Пришла Дуня. Леонид принес горячую флягу. Уложила малыша — он молчал.
Надрывный аккорд, песня кончилась.
Дунин сосед расстелил тряпицу, вынул из солдатского мешка черный пирог с картошкой, кусок розового сала, воблу:
— Чем богаты — угощайтесь.
Дуня торопливо доставала свои подорожники. Ведь и в самом деле надо завтракать, Леонид проголодался, конечно.
Он лежал на нарах, смотрел в окно, подперев голову. Постаралась сказать повеселее:
— Доставайте «продуч», идем к Дуне. Завтракать-то пора!
Леонид молча подал баул, молча соскочил с нар. Опять кто-то безжалостно драл балалайку, и заливалась женщина:
— С душой поет, — сказал солдат.
Леонид прибавил:
— И голос красивый.
Дуня зашептала:
— Что не венчанная, за то и гнала меня мачеха. — Всхлипнула. — И Санюшку не крестила, не велел мой Саша. А может, с того и болеет? А? Как скажешь?
— Глупости какие! Доктор посмотрит, и…
Дуня вытерла слезы.
— А ведь приспокоился, глянь, уснул. Може, и на поправку? А? Как скажешь?
— Может быть. — И подумала: «Только б хороший врач в Кургане».
Дуня двадцатый раз пересказывала ей письмо свекрови: «Приезжай, сиротинка, будешь нам за дочку.

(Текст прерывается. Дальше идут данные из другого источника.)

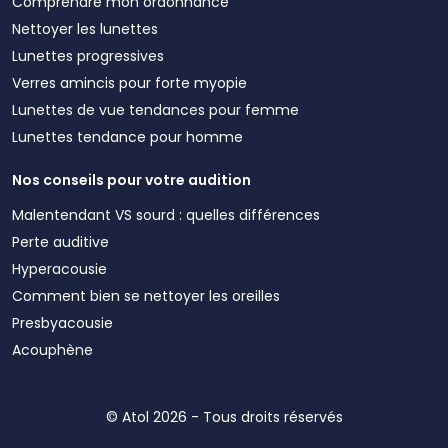
Comprendre mon ordonnance
Nettoyer les lunettes
Lunettes progressives
Verres amincis pour forte myopie
Lunettes de vue tendances pour femme
Lunettes tendance pour homme
Nos conseils pour votre audition
Malentendant VS sourd : quelles différences
Perte auditive
Hyperacousie
Comment bien se nettoyer les oreilles
Presbyacousie
Acouphène
© Atol 2026 - Tous droits réservés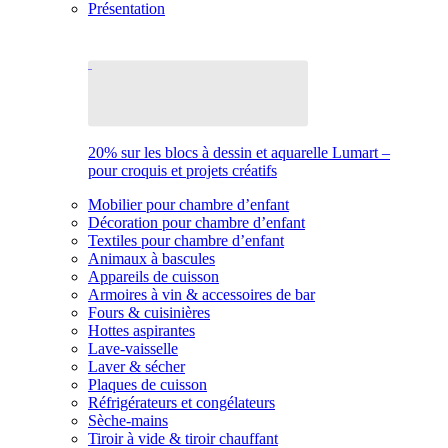
Présentation
20% sur les blocs à dessin et aquarelle Lumart –
pour croquis et projets créatifs
Mobilier pour chambre d’enfant
Décoration pour chambre d’enfant
Textiles pour chambre d’enfant
Animaux à bascules
Appareils de cuisson
Armoires à vin & accessoires de bar
Fours & cuisinières
Hottes aspirantes
Lave-vaisselle
Laver & sécher
Plaques de cuisson
Réfrigérateurs et congélateurs
Sèche-mains
Tiroir à vide & tiroir chauffant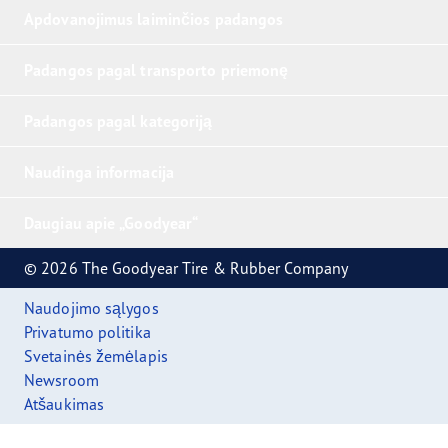
Apdovanojimus laiminčios padangos
Padangos pagal transporto priemonę
Padangos pagal kategoriją
Naudinga informacija
Daugiau apie „Goodyear“
© 2026 The Goodyear Tire & Rubber Company
Naudojimo sąlygos
Privatumo politika
Svetainės žemėlapis
Newsroom
Atšaukimas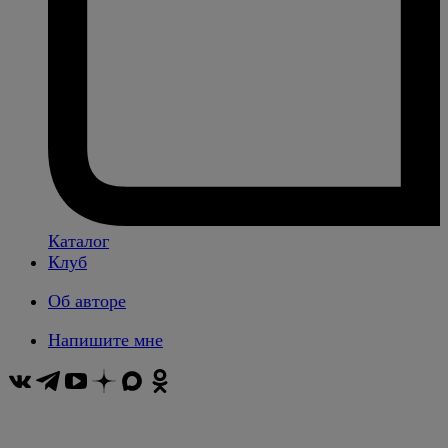
Каталог
Клуб
Об авторе
Напишите мне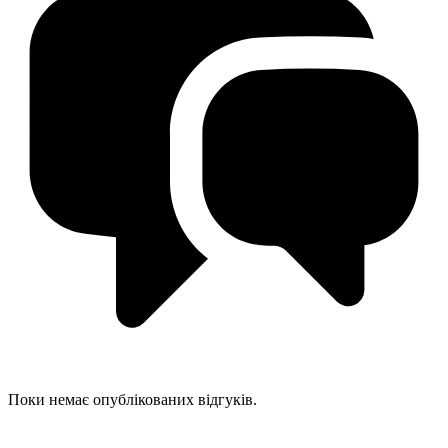
Поки немає опублікованих відгуків.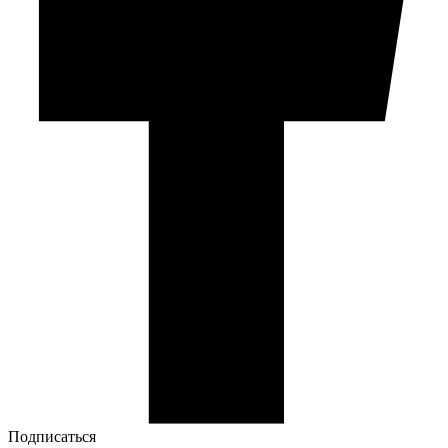
Подписаться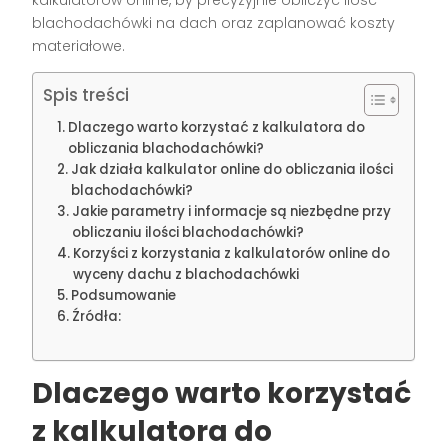
blachodachówki na dach oraz zaplanować koszty
materiałowe.
Spis treści
Dlaczego warto korzystać z kalkulatora do
obliczania blachodachówki?
Jak działa kalkulator online do obliczania ilości
blachodachówki?
Jakie parametry i informacje są niezbędne przy
obliczaniu ilości blachodachówki?
Korzyści z korzystania z kalkulatorów online do
wyceny dachu z blachodachówki
Podsumowanie
Źródła:
Dlaczego warto korzystać
z kalkulatora do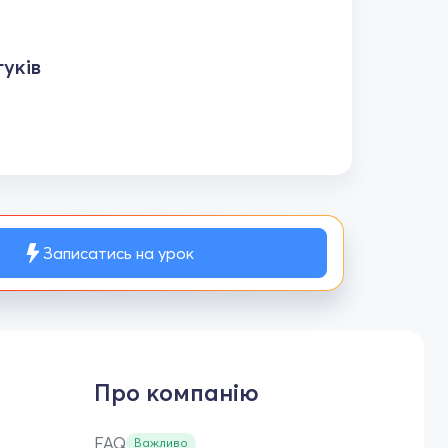
уків
Записатись на урок
Про компанію
FAQ
Важливо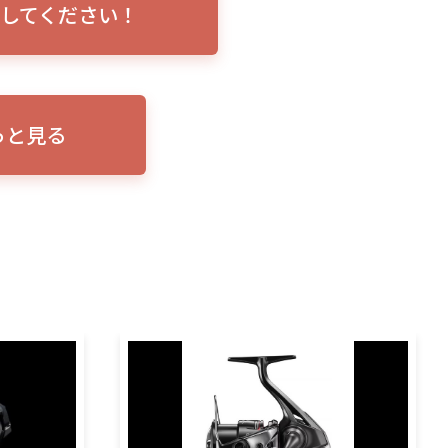
してください！
トリプルショ
ローランス イーグルアイ（EAGLE EYE）イ
エル
説！
ンプレ！ガーミンとの比較も併せてご説明い
ンバ
たします
っと見る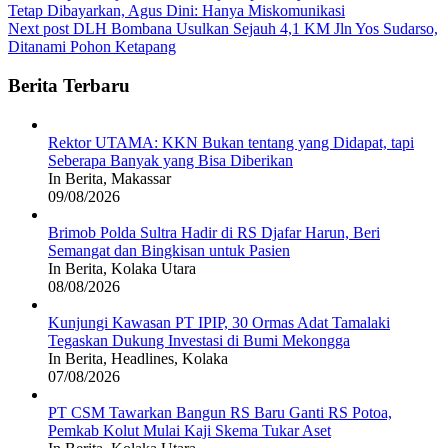
Tetap Dibayarkan, Agus Dini: Hanya Miskomunikasi
navigation
Next post
DLH Bombana Usulkan Sejauh 4,1 KM Jln Yos Sudarso,
Ditanami Pohon Ketapang
Berita Terbaru
Rektor UTAMA: KKN Bukan tentang yang Didapat, tapi
Seberapa Banyak yang Bisa Diberikan
In Berita, Makassar
09/08/2026
Brimob Polda Sultra Hadir di RS Djafar Harun, Beri
Semangat dan Bingkisan untuk Pasien
In Berita, Kolaka Utara
08/08/2026
Kunjungi Kawasan PT IPIP, 30 Ormas Adat Tamalaki
Tegaskan Dukung Investasi di Bumi Mekongga
In Berita, Headlines, Kolaka
07/08/2026
PT CSM Tawarkan Bangun RS Baru Ganti RS Potoa,
Pemkab Kolut Mulai Kaji Skema Tukar Aset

Коровушку для внучонка держу. Ведь сынка нашего Александра кровиночка — сынок-то твой».
А какая мать у Леонида? Учительница сельская в Тверской губернии. И папа в Твери. Леонид поддразнил: «Судьба нам, видно, вместе путешествовать». А малыш спит. Может, верно — лучше?
Кончили завтракать, прибрали, стало нечего делать. Одолела опять тревога за мальчика. Заметалась — найти бы дело! — пошла через вагоны взглянуть, хорошо ли сохнут пеленки, и придумывала, о чем бы таком «необходимом» заговорить с Леонидом. Услышала нестройное — видно, нетвердо еще знали мелодию — пение «Интернационала». Пели ее ровесники — две девушки и три парня. Подсела на край скамьи, подтянула. Допели и вдруг заспорили, как правильно: «Это будет…» или «Это есть наш последний и решительный бой»?
Широкоплечий детина в тесной гимнастерке (Виктория не сразу заметила, что одна штанина у него подвернута и подоткнута за пояс — ноги нет) сказал:
— Власть у нас теперь советская, так что еще «будет»? С поляком домиримся, Врангеля добьем — что еще за такое «будет»? Есть.
— Да-а! Ты чо это, старшой? — тонким голосом начал щуплый, бледный, наголо бритый (после тифа, конечно) паренек. — А мировая революция как? — И неожиданно трескучим басом: — У себя управимся, а на мировой пролетариат — чихать? Ан последний-то будет еще!
Вмешались и другие:
— Решительный, главный, понятно, есть. За нашу Советскую…
— А мировая? Мы ж для мировой. Он еще будет — последний.
— Ай, брось, робя, как ни спой — хорошая песня!
— Песня?! Сказала тоже! Гимн.
— А может быть… — тут же Виктория испугалась, что не сумеет ясно сказать, но ее уже слушали. — Это, может быть, все один бой? Неперестающий. Бой — ведь не только война. Вот у нас уже советская власть, а вообще не конец. Последний, решительный еще долго… Так мне кажется.
Удивилась и обрадовалась, что ее поддержал безногий, а за ним другие. Старшого уважали — воевал с Колчаком, рассудительный и добродушный, хотя и не многим старше.
— А вы сами учитесь? — спросил бритоголовый.
— Доктором буду. Хирургом. Это…
— Ноги, руки, брюхо — что кому — режут, шьют, — объяснил старшой. — Знаем, знаем.
— Ну да, операции разные. А может, ребятишек маленьких лечить буду.
Сколько вопросов ей задали! Не на все могла ответить, но все равно чувствовала интерес и доверие к своим небольшим знаниям, к будущему доктору. Спрашивали не только о медицине. Все пятеро ехали с маленькой станции в Челябинск на рабфак. Пока один старшой знал, что хочет «учиться на учителя». Остальные неясно представляли, «на кого еще учат».
Виктория удачно рассказала об изобретателях паровозов, автомобилей, аэропланов, потом — об астрономах. А как ни старалась объяснить, зачем нужна работа архитектора, — ребята недоумевали, посмеивались:
— Неужто рабочий не знает, как стену класть, чтоб крепко? Или там стропила, крышу крыть? Чего еще ему указывать?
— Вот со мной товарищ едет… Я приведу — он лучше расскажет.
— Приводи. Приходи. Покалякаем, песни споем.